• Passage
····················

RESOLUTIONS AT ORGANOCLICK'S ANNUAL GENERAL MEETING 2021
It was resolved to adopt the income statement and balance sheet and the consolidated income statement and consolidated balance sheet.
It was resolved that the accumulated result was brought forward and balanced in the new accounts according with the proposal of the Board.
It was resolved to approve discharge from personal liability for the members of the Board of Directors and the CEO for their administration.
It was resolved that the Board of Directors will have five ordinary board members.
It was resolved in accordance with the nomination committee's proposal to pay a fixed fee of SEK 400.000 to the Chairman of the Board and a fixed fee of SEK 100.000 to the other ordinary members of the Board, in total a fee of SEK 800.000 to the Board, and that the Auditors’ fee's will be paid in accordance with current approved invoicing.
It was resolved in accordance with the nomination committees proposal to re-elect Jan Johansson, Håkan Gustavson and Claes-Göran Beckeman, Charlotte Karlberg and Malin Bugge as board members. In accordance with the nomination committees proposal, Jan Johansson was re-elected as Chairman of the Board.

····················

• What to work on
(A) According to the OrganoClick annual general meeting resolutions, how many ordinary board members will the Board of Directors have?
(B) Continue the OrganoClick annual general meeting resolutions, starting after their final sentence.

• Records
····················

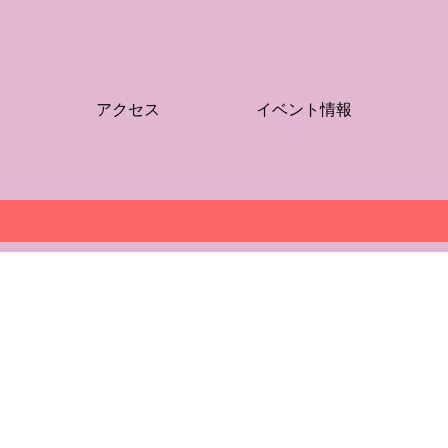
アクセス
イベント情報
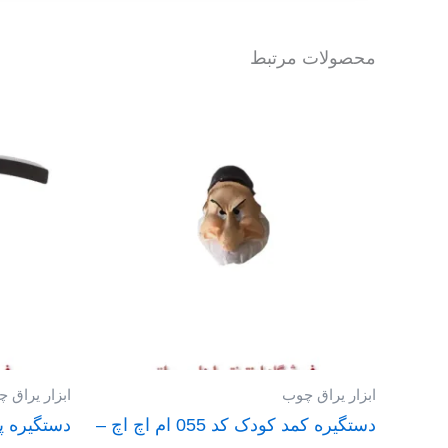
محصولات مرتبط
ابزار یراق چوب
ابزار یراق 
دستگیره کمد کودک کد 055 ام اچ اچ –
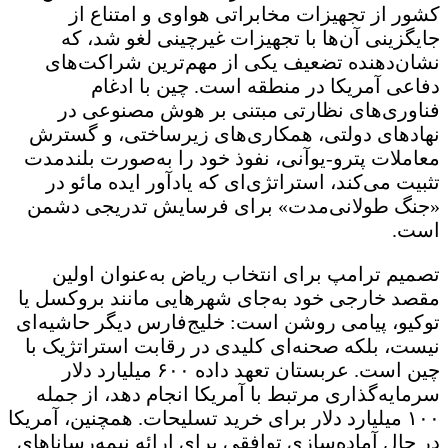
کشور از تجهیزات مخابراتی هواوی و امتناع از
جایگزینی آن‌ها با تجهیزات غیرچینی لغو شد، که
نشان‌دهنده تضعیف یکی از مهم‌ترین شراکت‌های
دفاعی آمریکا در منطقه است. چین با ادغام
فناوری‌های نظارتی مبتنی بر هوش مصنوعی در
نهادهای دولتی، همکاری‌های زیرساختی، و گسترش
معاملات پترو-یوآنی، نفوذ خود را به‌صورت بلندمدت
تثبیت می‌کند، استراتژی‌ای که یادآور ایده مائو در
«جنگ طولانی‌مدت» برای فرسایش تدریجی دشمن
است.
تصمیم ترامپ برای انتخاب ریاض به‌عنوان اولین
مقصد خارجی خود به‌جای شهرهایی مانند بروکسل یا
توکیو، پیامی روشن است: خلیج‌فارس دیگر حاشیه‌ای
نیست، بلکه صحنه‌ای کلیدی در رقابت استراتژیک با
چین است. عربستان تعهد داده ۶۰۰ میلیارد دلار
سرمایه‌گذاری مرتبط با آمریکا انجام دهد، از جمله
۱۰۰ میلیارد دلار برای خرید تسلیحات. همچنین، آمریکا
در حال آماده‌سازی توافقی برای ارائه نیمه‌رساناهای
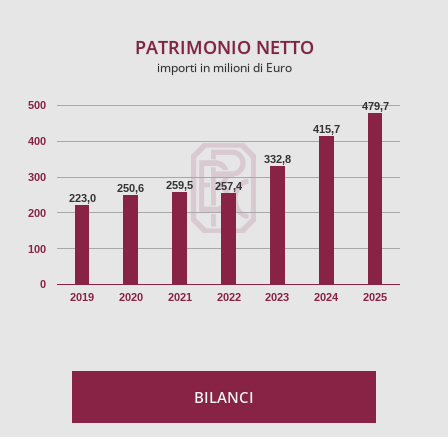
PATRIMONIO NETTO
importi in milioni di Euro
500
479,7
415,7
400
332,8
300
259,5
257,4
250,6
223,0
200
100
0
2019
2020
2021
2022
2023
2024
2025
BILANCI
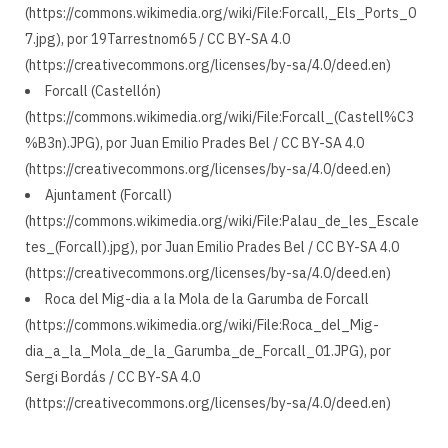
(https://commons.wikimedia.org/wiki/File:Forcall,_Els_Ports_0
7.jpg), por 19Tarrestnom65 / CC BY-SA 4.0
(https://creativecommons.org/licenses/by-sa/4.0/deed.en)
Forcall (Castellón)
(https://commons.wikimedia.org/wiki/File:Forcall_(Castell%C3
%B3n).JPG), por Juan Emilio Prades Bel / CC BY-SA 4.0
(https://creativecommons.org/licenses/by-sa/4.0/deed.en)
Ajuntament (Forcall)
(https://commons.wikimedia.org/wiki/File:Palau_de_les_Escale
tes_(Forcall).jpg), por Juan Emilio Prades Bel / CC BY-SA 4.0
(https://creativecommons.org/licenses/by-sa/4.0/deed.en)
Roca del Mig-dia a la Mola de la Garumba de Forcall
(https://commons.wikimedia.org/wiki/File:Roca_del_Mig-
dia_a_la_Mola_de_la_Garumba_de_Forcall_01.JPG), por
Sergi Bordás / CC BY-SA 4.0
(https://creativecommons.org/licenses/by-sa/4.0/deed.en)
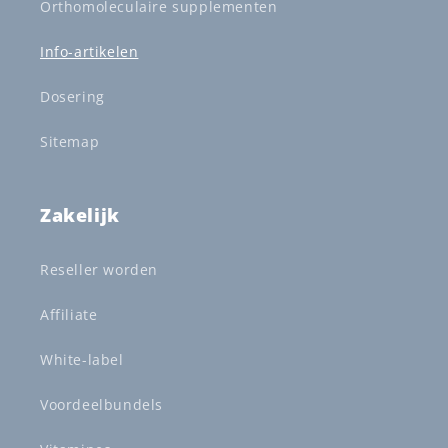
Orthomoleculaire supplementen
Info-artikelen
Dosering
Sitemap
Zakelijk
Reseller worden
Affiliate
White-label
Voordeelbundels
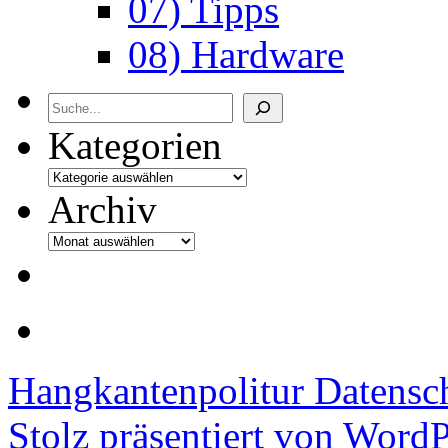
07) Tipps
08) Hardware
Archiv
Kategorien
Archiv
Hangkantenpolitur
Datensc
Stolz präsentiert von WordP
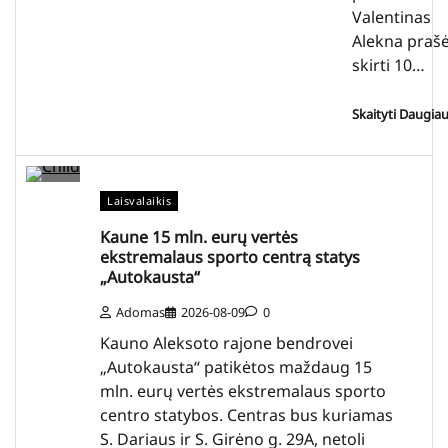
Valentinas
Alekna praš
skirti 10…
Skaityti Daugia
Laisvalaikis
Kaune 15 mln. eurų vertės
ekstremalaus sporto centrą statys
„Autokausta“
Adomas
2026-08-09
0
Kauno Aleksoto rajone bendrovei
„Autokausta“ patikėtos maždaug 15
mln. eurų vertės ekstremalaus sporto
centro statybos. Centras bus kuriamas
S. Dariaus ir S. Girėno g. 29A, netoli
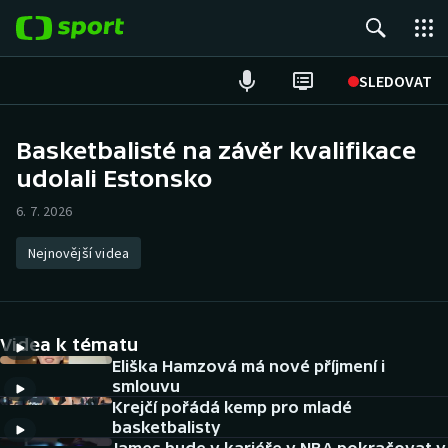
POPULÁRNÍ
SLEDOVAT
Fotbal
Basketbalisté na závěr kvalifikace
udolali Estonsko
Hokej
6. 7. 2026
Tenis
Nejnovější videa
Atletika
Cyklistika
Videa k tématu
DALŠÍ SPORTY
Eliška Hamzová má nové příjmení i
smlouvu
Krejčí pořádá kemp pro mladé
Americký fotbal
NEPŘEHLÉDNĚTE
basketbalisty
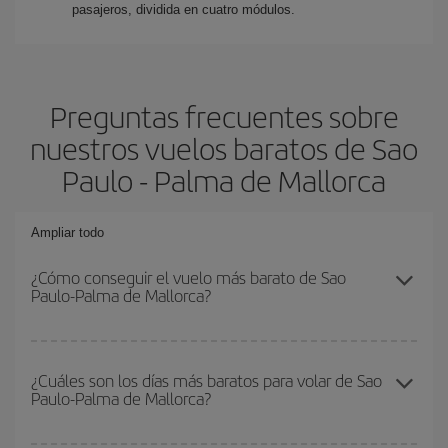
pasajeros, dividida en cuatro módulos.
Preguntas frecuentes sobre
nuestros vuelos baratos de Sao
Paulo - Palma de Mallorca
Ampliar todo
¿Cómo conseguir el vuelo más barato de Sao
Paulo-Palma de Mallorca?
Podrás ahorrar en tu billete de avión de Sao Paulo-Palma de
Mallorca-dest y conseguir el vuelo más barato si evitas
¿Cuáles son los días más baratos para volar de Sao
Paulo-Palma de Mallorca?
temporadas altas, compras con antelación y puedes ser flexible
con las fechas y horarios de ida y vuelta.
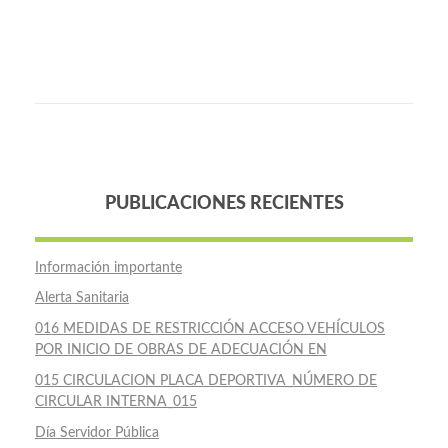
PUBLICACIONES RECIENTES
Información importante
Alerta Sanitaria
016 MEDIDAS DE RESTRICCIÓN ACCESO VEHÍCULOS
POR INICIO DE OBRAS DE ADECUACIÓN EN
015 CIRCULACION PLACA DEPORTIVA_NÚMERO DE
CIRCULAR INTERNA_015
Día Servidor Pública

····················

• Per-task outputs
(A) Five

(B)
It was resolved in accordance with the Board's proposal on a new provision in the Articles of Association with the following wording: The Board may collect proxies in accordance with the procedure specified in Chapter 7. Section 4 a, second paragraph the Swedish Companies Act (2005: 55 1). The Board of Directors may before an Annual General Meeting decide that the shareholders shall be able to exercise their voting right by post before the AGM in accordance with the procedure specified in ch. 4 a § in the Swedish Companies Act (2005: 55 1). The Board may decide that those who are not shareholders in the company, on the conditions the Board decides, have the right to attend or otherwise follow the negotiations at the Annual General Meeting.
It was resolved to adopt the nomination procedure and election of nomination committee according to the proposal in the notice to the annual general meeting.
It was resolved to adopt the boards proposal to authorise the Board of Directors during the period until the next annual general meeting, on one or more occasions, to resolve on a new issue of shares, stock options, or convertible bonds with or without deviation from the shareholders’ preferential rights to be paid in cash, in kind or by right of set-off. The issue may result in a total increase in the share capital by a maximum of 10% or SEK 92 112.50 (corresponding to 9,211,250 shares).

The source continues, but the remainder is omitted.